When word gets out that Dorothy is engaged to Skid, however, the chief nurse becomes unprofessionally hostile and assigns Dorothy to night duty out of spite, and then calls a staff meeting in which “everyone present agreed that it was a mistake for an ensign in the Navy to become engaged to, or even go with, an enlisted man.” Now nothing can possibly save Dorothy from this horrible situation—except a really big sea battle! So off her ship chugs, following the battleships into war—I’m not exactly certain which war we’re supposed to be fighting—and on the eve of the big battle, Skid sends Dorothy a “beautiful” letter in which he tells her that he loves her because “she was so sincere, the kind of girl a fellow would be proud to take home to show off to the home folks.” Clearly this man barely knows herand her true character is again revealed by her reaction, which is not remorse or shame, but rather “fatality”—and then she hopes that she’ll get a letter from Keith. But when she hears Keith has survived the battle, she’s remembering “his pride, that masculine ego of which he had more than the average share. His pride would demand that he, an officer, must never give up trying to win a girl away from an ordinary enlisted man.” That jerk!

Soon Skid turns up on the medical ship, one of the worst burn cases in a coma for days, his chances of survival a hundred to one, and “it will take plastic surgery to restore that burned face.” Dorothy tells him with tears and kisses to get well, that they’ll be married as soon as he’s better, but “Skid knows Dottie doesn’t love him. He probably knows she feels sorry for him and so is willing to make the best of a bad bargain.” And so he does the decent thing, committing suicide by willpower and dying in his sleep, because “if a fellow wants to die—well, nothing any doctor, or anyone else, can do will help him,” declares Dr. Tommy Simms. “He had the courage to die—because he wanted you to be happy,” adds Micky. Dorothy replies, “It makes me feel almost as though, instead of helping him, I had caused Skid’s death.” Probably her first honest thought—and her last, as without another thought to her likely role in manslaughter, she steps off the ship to “where she belonged—in a certain handsome young lieutenant’s arms.”

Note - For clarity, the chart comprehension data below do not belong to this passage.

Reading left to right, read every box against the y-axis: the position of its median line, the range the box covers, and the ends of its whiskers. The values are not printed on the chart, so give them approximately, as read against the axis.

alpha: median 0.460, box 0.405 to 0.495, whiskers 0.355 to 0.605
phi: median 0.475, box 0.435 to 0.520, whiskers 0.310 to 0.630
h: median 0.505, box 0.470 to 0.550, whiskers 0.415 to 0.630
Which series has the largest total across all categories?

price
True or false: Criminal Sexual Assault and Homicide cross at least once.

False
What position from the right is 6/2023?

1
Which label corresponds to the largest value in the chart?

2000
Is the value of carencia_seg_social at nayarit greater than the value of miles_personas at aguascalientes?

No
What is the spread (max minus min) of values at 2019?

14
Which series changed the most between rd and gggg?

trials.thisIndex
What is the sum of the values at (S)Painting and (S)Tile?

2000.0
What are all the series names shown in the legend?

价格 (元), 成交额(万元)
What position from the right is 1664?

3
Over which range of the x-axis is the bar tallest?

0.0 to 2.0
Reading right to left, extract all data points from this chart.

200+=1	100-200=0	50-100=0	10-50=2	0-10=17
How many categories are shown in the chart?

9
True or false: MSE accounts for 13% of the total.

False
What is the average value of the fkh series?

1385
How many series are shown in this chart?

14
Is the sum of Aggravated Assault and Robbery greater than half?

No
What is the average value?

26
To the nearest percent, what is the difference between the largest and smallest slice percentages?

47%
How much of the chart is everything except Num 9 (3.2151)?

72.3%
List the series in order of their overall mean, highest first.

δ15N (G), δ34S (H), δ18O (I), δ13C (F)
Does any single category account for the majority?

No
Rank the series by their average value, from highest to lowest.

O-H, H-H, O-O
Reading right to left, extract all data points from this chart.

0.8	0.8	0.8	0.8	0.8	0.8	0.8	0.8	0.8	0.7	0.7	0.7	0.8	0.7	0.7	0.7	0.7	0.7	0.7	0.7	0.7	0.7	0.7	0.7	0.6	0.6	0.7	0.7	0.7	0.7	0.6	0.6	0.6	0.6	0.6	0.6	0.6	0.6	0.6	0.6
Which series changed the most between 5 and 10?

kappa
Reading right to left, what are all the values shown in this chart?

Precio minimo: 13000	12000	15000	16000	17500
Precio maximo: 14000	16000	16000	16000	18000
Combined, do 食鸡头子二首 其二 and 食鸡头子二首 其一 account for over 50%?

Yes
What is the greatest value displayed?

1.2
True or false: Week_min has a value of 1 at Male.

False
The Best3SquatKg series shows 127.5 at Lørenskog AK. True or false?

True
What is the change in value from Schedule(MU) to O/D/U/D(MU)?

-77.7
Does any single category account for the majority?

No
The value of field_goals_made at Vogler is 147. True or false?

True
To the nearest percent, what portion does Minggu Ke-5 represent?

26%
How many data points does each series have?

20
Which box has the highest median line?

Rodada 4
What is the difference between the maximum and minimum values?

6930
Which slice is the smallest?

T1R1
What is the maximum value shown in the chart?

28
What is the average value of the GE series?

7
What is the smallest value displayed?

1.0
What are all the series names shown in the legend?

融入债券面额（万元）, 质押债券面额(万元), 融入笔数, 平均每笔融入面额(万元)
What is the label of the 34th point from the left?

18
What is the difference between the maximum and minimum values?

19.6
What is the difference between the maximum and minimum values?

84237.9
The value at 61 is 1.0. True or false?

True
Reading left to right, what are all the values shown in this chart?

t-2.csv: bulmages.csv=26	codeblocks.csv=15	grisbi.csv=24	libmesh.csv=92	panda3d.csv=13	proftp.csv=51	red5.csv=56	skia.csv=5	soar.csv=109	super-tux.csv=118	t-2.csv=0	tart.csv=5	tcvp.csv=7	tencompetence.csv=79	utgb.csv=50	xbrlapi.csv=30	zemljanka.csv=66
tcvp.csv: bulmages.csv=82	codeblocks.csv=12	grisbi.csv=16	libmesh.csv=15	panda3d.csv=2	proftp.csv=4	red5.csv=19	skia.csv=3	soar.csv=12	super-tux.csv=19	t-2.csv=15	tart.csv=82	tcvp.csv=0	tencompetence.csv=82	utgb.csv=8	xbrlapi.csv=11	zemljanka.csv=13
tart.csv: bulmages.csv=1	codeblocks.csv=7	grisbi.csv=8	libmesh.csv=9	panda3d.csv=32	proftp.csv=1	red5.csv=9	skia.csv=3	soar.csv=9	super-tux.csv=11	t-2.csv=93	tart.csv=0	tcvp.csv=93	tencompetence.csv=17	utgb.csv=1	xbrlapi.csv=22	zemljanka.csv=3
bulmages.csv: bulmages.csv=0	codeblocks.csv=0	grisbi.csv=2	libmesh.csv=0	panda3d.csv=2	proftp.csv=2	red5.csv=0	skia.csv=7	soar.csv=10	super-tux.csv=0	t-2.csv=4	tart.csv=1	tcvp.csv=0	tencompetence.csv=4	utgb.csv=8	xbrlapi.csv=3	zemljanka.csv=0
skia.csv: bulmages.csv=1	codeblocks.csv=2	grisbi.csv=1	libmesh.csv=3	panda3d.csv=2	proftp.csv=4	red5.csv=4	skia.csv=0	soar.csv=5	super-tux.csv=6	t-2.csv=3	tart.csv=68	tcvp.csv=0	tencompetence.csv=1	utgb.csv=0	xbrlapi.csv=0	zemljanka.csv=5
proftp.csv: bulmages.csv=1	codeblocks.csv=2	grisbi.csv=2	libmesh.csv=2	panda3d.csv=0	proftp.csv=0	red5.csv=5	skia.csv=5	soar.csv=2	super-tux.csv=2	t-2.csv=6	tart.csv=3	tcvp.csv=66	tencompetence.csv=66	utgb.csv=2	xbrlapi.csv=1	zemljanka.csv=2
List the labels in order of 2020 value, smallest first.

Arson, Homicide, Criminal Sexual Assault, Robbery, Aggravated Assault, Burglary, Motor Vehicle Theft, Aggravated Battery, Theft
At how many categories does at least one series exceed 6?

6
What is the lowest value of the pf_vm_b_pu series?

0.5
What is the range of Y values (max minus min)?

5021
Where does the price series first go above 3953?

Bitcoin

There is not one admirable quality in Dorothy, her manic roommate Micky, or the egotistical and domineering Keith, and not much better in the vindictive chief nurse, or even Skid, who is self-sacrificial to the ultimate degree. Dorothy’s stint in the Navy makes it look like a casual weekend gig, and her commitment is definitely wanting; early on she confesses that she’s not sure why she joined the Navy since she has a deep-seated phobia of water, gets seasick easily, can’t remember all the darned rules and regulations, and after six months she still cannot get the hang of military time! But she gets excellent training in the Navy, and she doesn’t have to work very hard—“a navy Nurse’s duties are much lighter nowadays; they’re mostly supervisory.” Interestingly, it is suggested that if she were to marry, she would just resign her post. I’m not sure how that could ever have been a thing, because my impression of the military is that it’s not an optional sort of arrangement. This book, however, is optional for you, and so I recommend that you forego it, and instead try the much more interesting Navy Nurse penned by one of my favorite authors, Rosie M. Banks—it’ll be much smoother sailing.